◆ Provided passage ◆
======
By and large people term “literature” writing they think is good.

Nobody would bother to say that a bus ticket is was an example of inferior literature, but someone might well say that the poetry of Ernest Dowson was. The term “fine writing,” or “belles letters,” is in this sense ambiguous: it denotes a sort of writing which generally is highly regarded.

The suggestion that “literature” is a highly valued kind of writing is an illuminating one. But it has one fairly devastating consequence. It means that we can drop one and for all the illusion that the category “literature” is objective, in the sense of being eternally given and immutable. Anything can be literature, and anything regarded as unalterable and unquestionably literature—Shakespeare, for example—can cease to be literature.

The reason why it follows from the definition of literature as highly-valued writing that it is not a stable entity is that value-judgments are notoriously variable. . . Just as people may treat a work of philosophy in one century and as literature in the next, or vice versa, so they may change their minds about what writing they consider valuable.
======
◆ Data segment ◆
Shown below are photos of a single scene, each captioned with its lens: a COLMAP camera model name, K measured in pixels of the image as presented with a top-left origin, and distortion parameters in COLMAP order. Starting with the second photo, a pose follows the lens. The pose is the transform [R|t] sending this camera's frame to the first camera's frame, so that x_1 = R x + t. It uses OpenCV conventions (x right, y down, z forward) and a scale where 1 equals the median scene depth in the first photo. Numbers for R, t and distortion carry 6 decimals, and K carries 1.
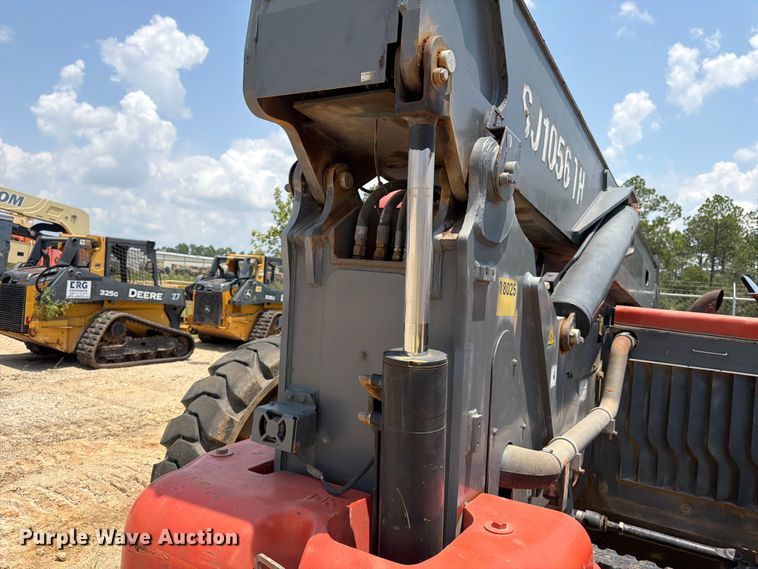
lens RADIAL K [[536.8, 0, 375.9], [0, 536.8, 286.8], [0, 0, 1]] dist [0.007307, -0.003080]
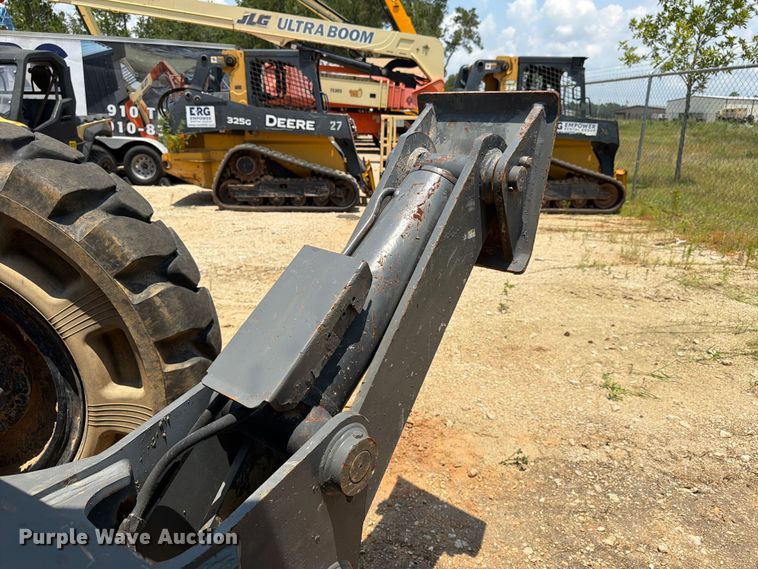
lens RADIAL K [[530.0, 0, 381.2], [0, 530.0, 282.7], [0, 0, 1]] dist [0.064352, -0.088402]
pose [[0.550827, 0.188695, -0.813009, 0.349709], [0.022067, 0.970474, 0.240193, 0.061058], [0.834328, -0.150246, 0.530399, 0.706380]]
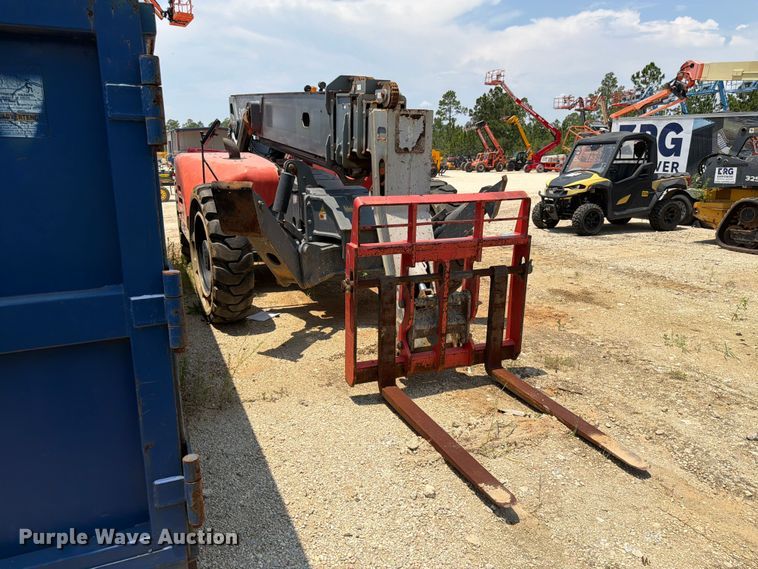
======
◆ Your objective ◆
Answer these questions from the passage on defining literature:
1. What does the passage say nobody would bother to call an example of inferior literature?
2. Which writer is named as an example of something regarded as unquestionably literature that can cease to be literature?
3. What reason does the passage give for literature not being a stable entity?
The listing above has no connection to the passage on defining literature.

◆ Response to this task ◆
1. A bus ticket.
2. Shakespeare.
3. Value-judgments are notoriously variable.